Roanoke Times Copyright (c) 1995, Landmark Communications, Inc. DATE: SATURDAY, June 2, 1990 TAG: 9006020220 SECTION: VIRGINIA PAGE: A3 EDITION: METRO SOURCE: MONICA DAVEY STAFF WRITER DATELINE: BEDFORD LENGTH: Medium
Though some had predicted jury selection would take several days and involve a large pool of candidates, attorneys spent only six hours questioning 41 people Friday before settling on 12 jurors and two alternates.
In questioning the prospective jurors in groups of three, Soering's attorneys focused on publicity surrounding the case.
Only a handful said they had not heard of the case.
"Who hasn't in the state of Virginia?" said a 42-year-old licensed practical nurse from Piney River.
Soering, a 23-year-old former University of Virginia honors student, has made headlines since he was charged four years ago with the 1985 deaths of Nancy and Derek Haysom.
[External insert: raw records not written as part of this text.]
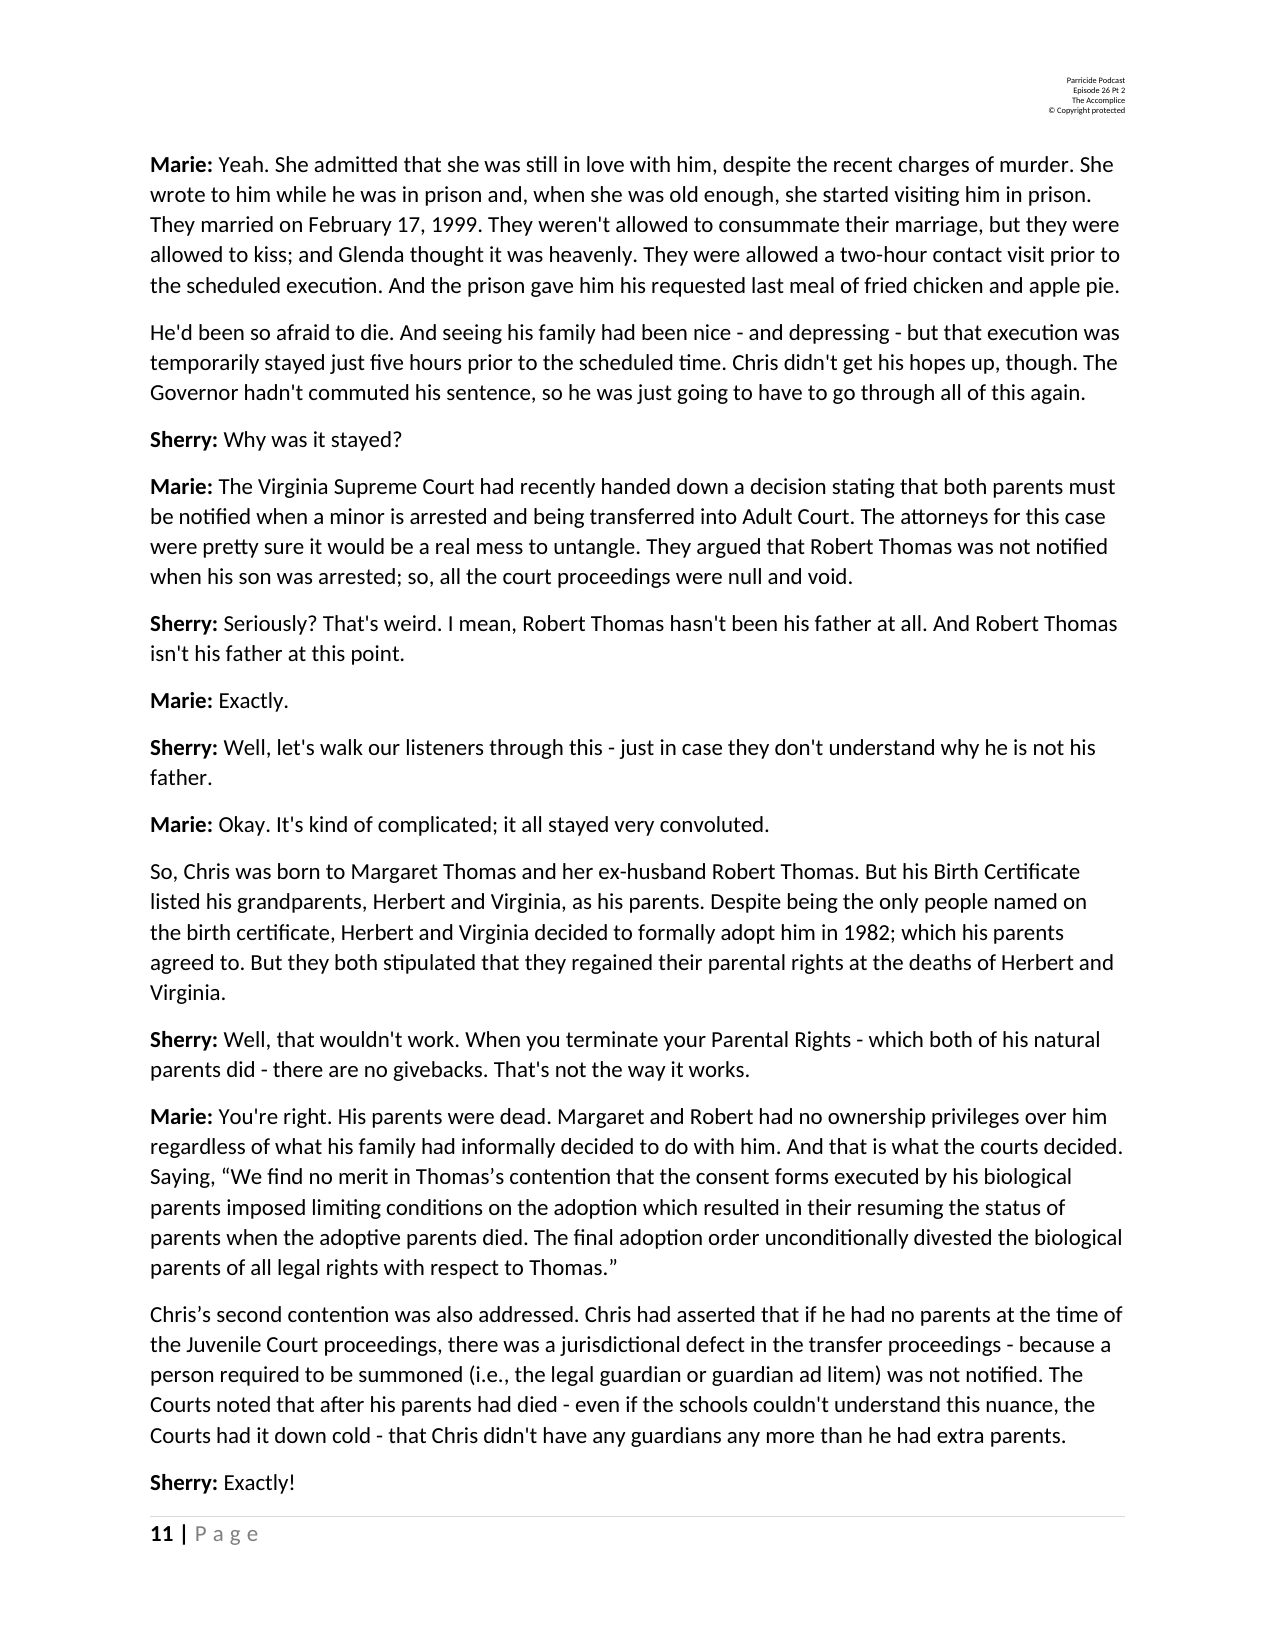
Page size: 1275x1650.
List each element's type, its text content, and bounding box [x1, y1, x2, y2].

text Sherry: Well, that wouldn't work. When you terminate your Parental Rights - which both of his natural parents did - there are no givebacks. That's not the way it works. [150, 1025, 1125, 1083]
text Marie: You're right. His parents were dead. Margaret and Robert had no ownership privileges over him regardless of what his family had informally decided to do with him. And that is what the courts decided. Saying, “We find no merit in Thomas’s contention that the consent forms executed by his biological parents imposed limiting conditions on the adoption which resulted in their resuming the status of parents when the adoptive parents died. The final adoption order unconditionally divested the biological parents of all legal rights with respect to Thomas.” [150, 1102, 1125, 1281]
text Sherry: Seriously? That's weird. I mean, Robert Thomas hasn't been his father at all. And Robert Thomas isn't his father at this point. [150, 609, 1125, 668]
text Marie: Okay. It's kind of complicated; it all stayed very convoluted. [150, 810, 1125, 838]
text He'd been so afraid to die. And seeing his family had been nice - and depressing - but that execution was temporarily stayed just five hours prior to the scheduled time. Chris didn't get his hopes up, though. The Governor hadn't commuted his sentence, so he was just going to have to go through all of this again. [150, 318, 1125, 406]
text Sherry: Exactly! [150, 1468, 1125, 1496]
text Sherry: Well, let's walk our listeners through this - just in case they don't understand why he is not his father. [150, 733, 1125, 792]
text Marie: Yeah. She admitted that she was still in love with him, despite the recent charges of murder. She wrote to him while he was in prison and, when she was old enough, she started visiting him in prison. They married on February 17, 1999. They weren't allowed to consummate their marriage, but they were allowed to kiss; and Glenda thought it was heavenly. They were allowed a two-hour contact visit prior to the scheduled execution. And the prison gave him his requested last meal of fried chicken and apple pie. [150, 150, 1125, 299]
text Marie: Exactly. [150, 686, 1125, 714]
text Marie: The Virginia Supreme Court had recently handed down a decision stating that both parents must be notified when a minor is arrested and being transferred into Adult Court. The attorneys for this case were pretty sure it would be a real mess to untangle. They argued that Robert Thomas was not notified when his son was arrested; so, all the court proceedings were null and void. [150, 472, 1125, 591]
text So, Chris was born to Margaret Thomas and her ex-husband Robert Thomas. But his Birth Certificate listed his grandparents, Herbert and Virginia, as his parents. Despite being the only people named on the birth certificate, Herbert and Virginia decided to formally adopt him in 1982; which his parents agreed to. But they both stipulated that they regained their parental rights at the deaths of Herbert and Virginia. [150, 857, 1125, 1006]
text Sherry: Why was it stayed? [150, 425, 1125, 453]
text Chris’s second contention was also addressed. Chris had asserted that if he had no parents at the time of the Juvenile Court proceedings, there was a jurisdictional defect in the transfer proceedings - because a person required to be summoned (i.e., the legal guardian or guardian ad litem) was not notified. The Courts noted that after his parents had died - even if the schools couldn't understand this nuance, the Courts had it down cold - that Chris didn't have any guardians any more than he had extra parents. [150, 1300, 1125, 1449]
Soering's former girlfriend, Elizabeth Haysom, is serving a 90-year sentence for helping to plot her parents' deaths.
In a barely audible voice, Soering pleaded not guilty to the killings as his trial opened Friday morning.
Despite media reports about the case, most of the jurors said they had not drawn any conclusions from what they had read, seen or heard.
A maintenance man from Roseland, who said he had read extensively about the case, told the attorneys, "This gentleman is innocent today." He said he would not find Soering guilty unless Commonwealth's Attorney James Updike convinced him of that beyond a reasonable doubt.
Those who said their minds were already made up - by what they had seen on television or in their morning paper - were stricken as potential jurors by Circuit Judge William Sweeney.
One man from Massie Mill was removed after he told the judge what conclusion he had drawn from the "daily" reports he read: "I would think he's guilty," he said.
Sweeney brought in Nelson County residents to hear the case because he said publicity about the case could make finding a jury from Bedford County difficult.
Earlier this week, Sweeney had rejected a motion from Soering's attorney, Rick Neaton, who argued that Nelson County residents also had been exposed to a mass of publicity in the case and should not serve as jurors, either.
Soering, who wore blue jeans to all 10 of his pretrial motions hearing, wore a blue blazer, tie, khaki slacks and a new haircut to court on Friday.
His father, Klaus Soering, and younger brother, Kai, were in court for the first time.
Klaus Soering, who worked at the West German embassy in Detroit at the time of the killings, is now stationed in Mauritania on the coast of Africa. Kai Soering is a law student in Bonn.
Pretrial arguments over the admissibility of testimony about a bloody sock print - expected to be important prosecution evidence - are set for Monday morning.
A state laboratory technician has ruled that a bloody sock print found near the Haysoms' bodies probably belonged to Soering.
Soering's defense attorneys have filed a motion questioning the reliability of such testing and asking that the test results not be allowed as evidence.
Opening arguments are scheduled to begin Monday afternoon.
All in all, Sweeney said he expects the case to last from 10 days to two weeks. But, he said Friday, he can make no promises. "There are probably some who might think it will take all summer."